La biologie moléculaire

Pauling fut incité à obliquer vers la biologie par Warren Weaver (1894-1978), de la Fondation Rockefeller, qui eut l'intuition des vastes possibilités offertes par les grands problèmes de la biologie, s'il parvenait à y intéresser des physiciens et des chimistes. Un petit nombre d'autres pionniers, comme John Desmond Bernal (1901-1971) en Angleterre, commençaient à étudier la structure des protéines au moyen de la diffraction des rayons X. Lors de son séjour en Europe, Pauling avait rencontré, en 1930 à Berlin, Hermann Mark (1895-1992), qui déjà faisait de même.

Pauling se lança lui aussi, hardiment car le sujet était d'une extrême difficulté, dans l'étude des protéines, avec Alfred Mirsky (1900-1974) de l'Institut Rockefeller. Les deux chercheurs différenciaient d'emblée les protéines fibreuses des protéines globulaires. Ils proposèrent d'interpréter ces dernières par un reploiement de la chaîne polypeptidique sur elle-même, une liaison hydrogène entre un groupement amino et l'atome d'oxygène d'un carbonyle en assurant le maintien. Ce faisant, ils affirmèrent la nature moléculaire, et macromoléculaire, des protéines, ce qui était loin d'être admis à l'époque.

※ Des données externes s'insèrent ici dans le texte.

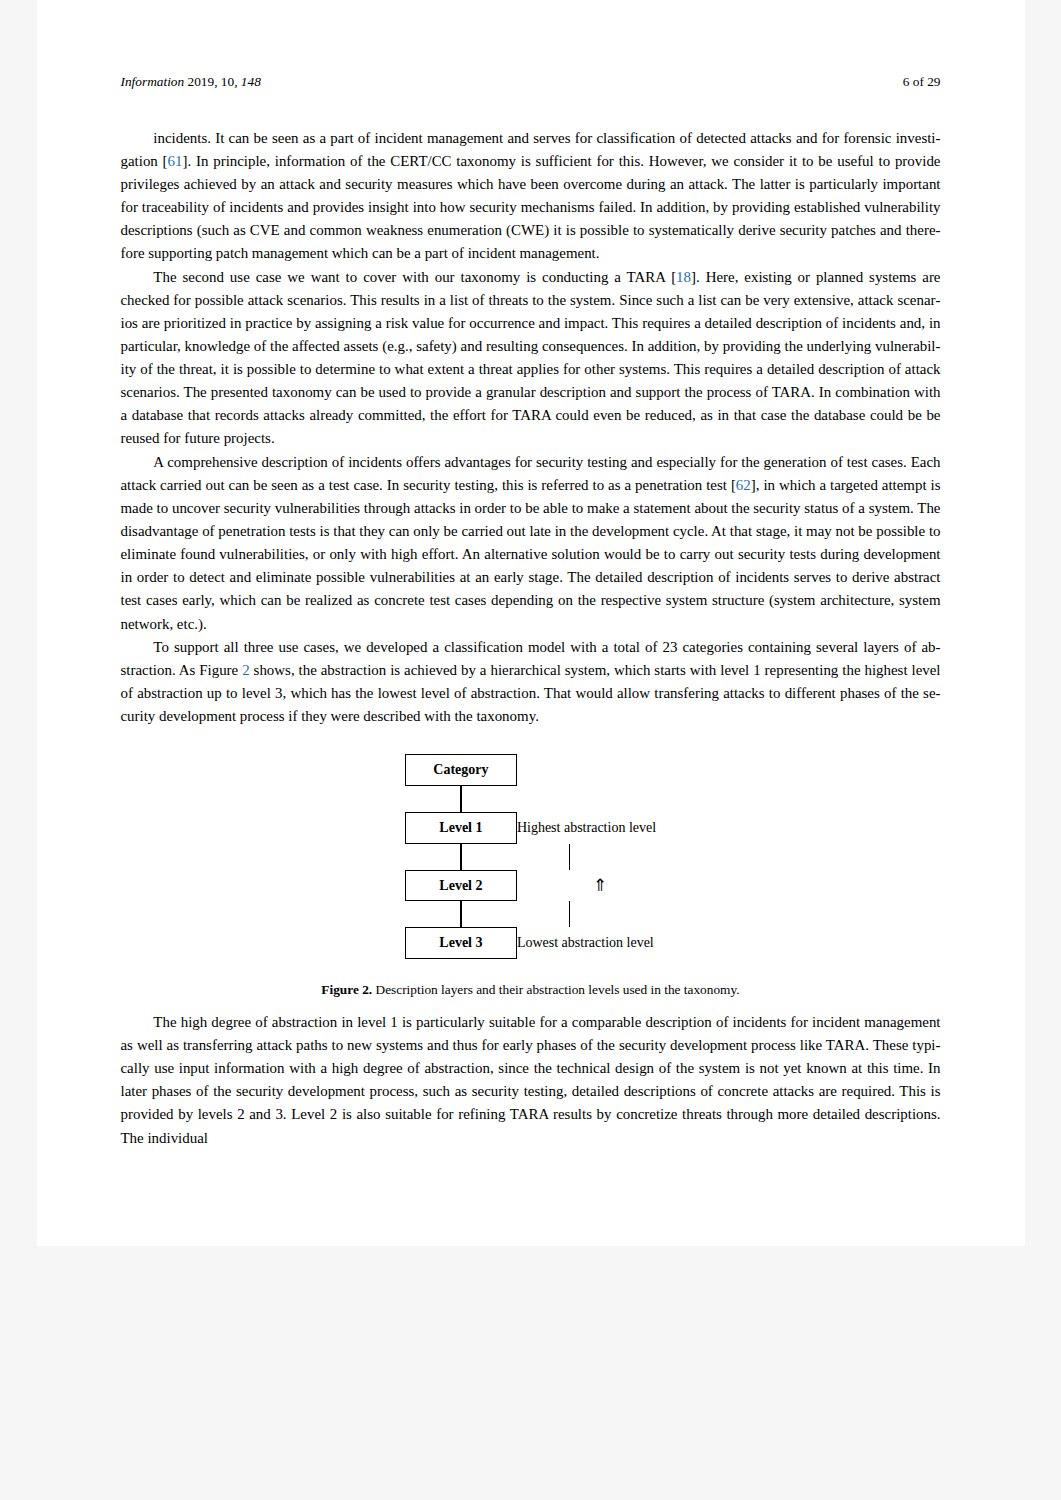Information 2019, 10, 148
6 of 29
incidents. It can be seen as a part of incident management and serves for classification of detected attacks and for forensic investigation [61]. In principle, information of the CERT/CC taxonomy is sufficient for this. However, we consider it to be useful to provide privileges achieved by an attack and security measures which have been overcome during an attack. The latter is particularly important for traceability of incidents and provides insight into how security mechanisms failed. In addition, by providing established vulnerability descriptions (such as CVE and common weakness enumeration (CWE) it is possible to systematically derive security patches and therefore supporting patch management which can be a part of incident management.
The second use case we want to cover with our taxonomy is conducting a TARA [18]. Here, existing or planned systems are checked for possible attack scenarios. This results in a list of threats to the system. Since such a list can be very extensive, attack scenarios are prioritized in practice by assigning a risk value for occurrence and impact. This requires a detailed description of incidents and, in particular, knowledge of the affected assets (e.g., safety) and resulting consequences. In addition, by providing the underlying vulnerability of the threat, it is possible to determine to what extent a threat applies for other systems. This requires a detailed description of attack scenarios. The presented taxonomy can be used to provide a granular description and support the process of TARA. In combination with a database that records attacks already committed, the effort for TARA could even be reduced, as in that case the database could be be reused for future projects.
A comprehensive description of incidents offers advantages for security testing and especially for the generation of test cases. Each attack carried out can be seen as a test case. In security testing, this is referred to as a penetration test [62], in which a targeted attempt is made to uncover security vulnerabilities through attacks in order to be able to make a statement about the security status of a system. The disadvantage of penetration tests is that they can only be carried out late in the development cycle. At that stage, it may not be possible to eliminate found vulnerabilities, or only with high effort. An alternative solution would be to carry out security tests during development in order to detect and eliminate possible vulnerabilities at an early stage. The detailed description of incidents serves to derive abstract test cases early, which can be realized as concrete test cases depending on the respective system structure (system architecture, system network, etc.).
To support all three use cases, we developed a classification model with a total of 23 categories containing several layers of abstraction. As Figure 2 shows, the abstraction is achieved by a hierarchical system, which starts with level 1 representing the highest level of abstraction up to level 3, which has the lowest level of abstraction. That would allow transfering attacks to different phases of the security development process if they were described with the taxonomy.
| Category | |
| Level 1 | Highest abstraction level |
| Level 2 | ⇑ |
| Level 3 | Lowest abstraction level |
Figure 2. Description layers and their abstraction levels used in the taxonomy.
The high degree of abstraction in level 1 is particularly suitable for a comparable description of incidents for incident management as well as transferring attack paths to new systems and thus for early phases of the security development process like TARA. These typically use input information with a high degree of abstraction, since the technical design of the system is not yet known at this time. In later phases of the security development process, such as security testing, detailed descriptions of concrete attacks are required. This is provided by levels 2 and 3. Level 2 is also suitable for refining TARA results by concretize threats through more detailed descriptions. The individual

Mais ce ne fut qu'au début des années 1950 que Pauling put enfin proposer des éléments de structure précis, les hélices α et les feuillets β responsables de la majeure partie de l'architecture protéique. Il le fit, dans une large mesure, à l'inspection de modèles moléculaires, dans lesquels les atomes sont représentés par des boules, reliées par des tiges. Son érudition structurale permit à Pauling de donner aux angles et aux longueurs de liaisons des valeurs raisonnables. On doit insister sur cet aspect. Constructeur de modèles moléculaires, grâce à la vaste banque de données structurales qu'il avait lui-même acquises, Pauling s'était constitué un outil aussi simple que puissant de prédiction de l'architecture atomique de nombreux édifices, celui des protéines en particulier. En 1953, Pauling, qui s'intéressait aussi à la structure de l'ADN, fut devancé sur le poteau par James Dewey Watson (né en 1928) et Francis Harry Compton Crick (1916-2004), qui bénéficièrent des splendides clichés cristallographiques qu'avait obtenus Rosalind Elsie Franklin (1920-1958), dans le laboratoire de Maurice Hugh Frederick Wilkins (1916-2004).

Linus Carl Pauling, 1955 - crédits : Reproduced with permission of the Ava Helen and Linus Pauling Papers, Oregon State University Library

Linus Carl Pauling, 1955

Le prix Nobel de chimie vint récompenser Pauling en 1954 pour son établissement des grands principes de l'architecture des protéines.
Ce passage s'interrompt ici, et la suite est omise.